My rating: 3 of 5 stars
I don’t want to see the final season of Game of Mates, I’ve heard the entire thing falls flat.
Cameron Murray and Professor Paul Frijters set out to expose the inner workings of the Australian economy in Game of Mates. Through a series of case studies, they outline how a few (the Jameses) take from the many (the Bruces) by blurring the line between business and the regulators. Then, knowing that their readers will be suitably gobsmacked and annoyed, call for the masses (Bruces) to make a change.
As with any book about real-life grifting in the halls of power, this book made me annoyed and disillusioned. There is nothing more galling than to have someone show you how the grift is endemic and then realise you kinda knew. We kinda all know. There is no surprise here. And that means there is no “justice”. Cue scene of me staring out the window as rain drips down it.
Murray and Frijters conclude with some ways to stop the grift:
1) Reclaim the value of grey gifts for the public.
Essentially, when the grifters rig the system they gift themselves advantage/money/power. We have to tear that down. One example was Public-Private Partnerships on infrastructure developments, which essentially end up being a gift of public assets to private businesses with a guaranteed profit underwritten by the public.
2) Disrupt (James’) the grifters’ coordination.
This is fairly obvious, stop the revolving door between public and private interests, put in oversight, make sure the oversight isn’t part of the problem, etc.
3) Bust the myths (James) the grifters use.
This isn’t just about addressing the claims cherry-picked “experts” will make, such as promoting projects that aren’t needed (examples are given, there are plenty). This is also about reclaiming the narrative from these grifters. In Australia, this is particularly difficult as many of the media outlets are either owned or have close links to the same people grifting.
4) Fight back.
Disillusion can lead to apathy.

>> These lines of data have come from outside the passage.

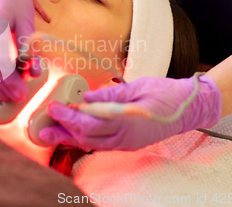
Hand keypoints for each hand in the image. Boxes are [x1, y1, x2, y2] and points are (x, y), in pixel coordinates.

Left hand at [39, 75, 222, 149]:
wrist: (190, 108)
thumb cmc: (166, 94)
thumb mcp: (137, 87)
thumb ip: (110, 95)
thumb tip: (85, 98)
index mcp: (127, 122)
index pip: (89, 122)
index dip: (68, 116)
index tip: (54, 106)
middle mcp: (124, 137)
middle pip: (86, 136)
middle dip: (62, 130)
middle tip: (41, 125)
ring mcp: (126, 143)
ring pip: (91, 143)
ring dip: (69, 138)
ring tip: (49, 134)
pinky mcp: (127, 143)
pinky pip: (100, 144)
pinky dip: (83, 139)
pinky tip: (72, 135)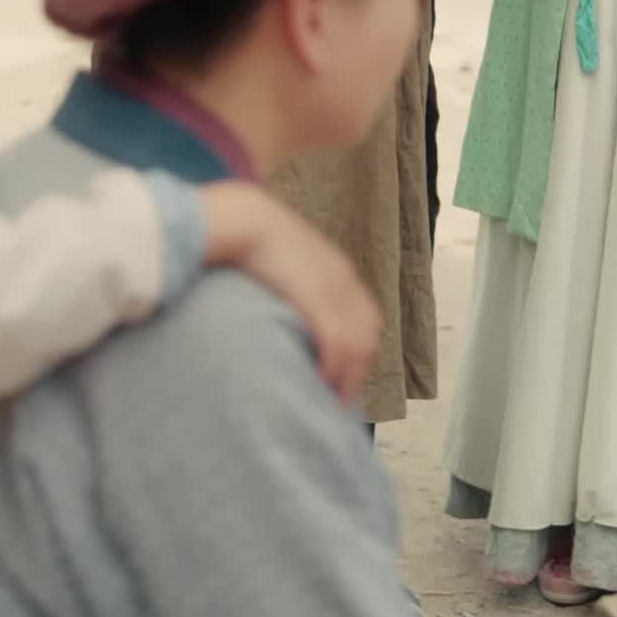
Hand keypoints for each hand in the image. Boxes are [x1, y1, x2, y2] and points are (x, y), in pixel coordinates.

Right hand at [201, 185, 380, 404]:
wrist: (247, 219)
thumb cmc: (254, 236)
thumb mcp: (283, 255)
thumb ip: (292, 276)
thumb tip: (280, 297)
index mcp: (338, 270)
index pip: (366, 316)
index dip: (360, 347)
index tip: (346, 372)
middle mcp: (343, 281)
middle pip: (368, 332)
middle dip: (359, 367)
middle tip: (341, 395)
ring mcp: (332, 290)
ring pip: (357, 342)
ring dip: (349, 375)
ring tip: (333, 398)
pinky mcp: (316, 300)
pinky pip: (337, 341)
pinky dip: (334, 365)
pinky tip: (322, 379)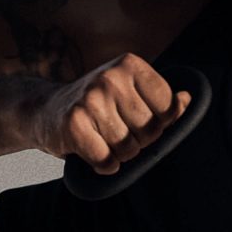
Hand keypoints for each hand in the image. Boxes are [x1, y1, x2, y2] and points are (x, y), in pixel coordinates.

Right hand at [34, 53, 192, 173]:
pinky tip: (93, 153)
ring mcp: (91, 99)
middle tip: (117, 133)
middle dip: (138, 142)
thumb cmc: (94, 106)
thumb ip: (161, 100)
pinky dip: (103, 166)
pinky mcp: (74, 124)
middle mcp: (111, 77)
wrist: (44, 111)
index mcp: (130, 65)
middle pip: (150, 131)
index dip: (158, 124)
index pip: (168, 108)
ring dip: (119, 155)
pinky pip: (106, 161)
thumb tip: (187, 100)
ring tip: (103, 141)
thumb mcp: (129, 93)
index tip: (138, 122)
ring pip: (128, 148)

That’s what keeps us on the losing end.
Speaking of the losing end, the costs of this game are:
- New Housing – 70% of the gains from rezoning;
- Transportation infrastructure – 68% of the investment;
- Superannuation – 27% gobbled up;
- Mining – 48% of the profits;
- Banking – 60% more expensive for the masses;
- Taxes – 23% extra taxation borne by the masses (I’ve seen a figure suggesting this is a global issue and sees the average person taxed proportionally more);
- Pharmacies, medicines, and health – 10% more expensive;
- Higher education – 100% more expensive…
Okay, so clearly this book hit the mark and is enlightening. Why only three stars, I hear someone say? Well, while I appreciate your question, I’m wondering what you’re doing in my house.
I think the problem I had with this book was the polemic style to it. We are told. I listed the figures above, and whilst those numbers are backed up, they are big claims that require fairly solid evidence. I felt the evidence was a bit flimsy. Not wrong, but maybe selective, or misrepresentative.
Another example was around how to stop the revolving door which amounted to banning people from getting a different job in the same industry. That’s probably not as well thought out as it needs to be.
Game of Mates is worth reading but it felt underdone.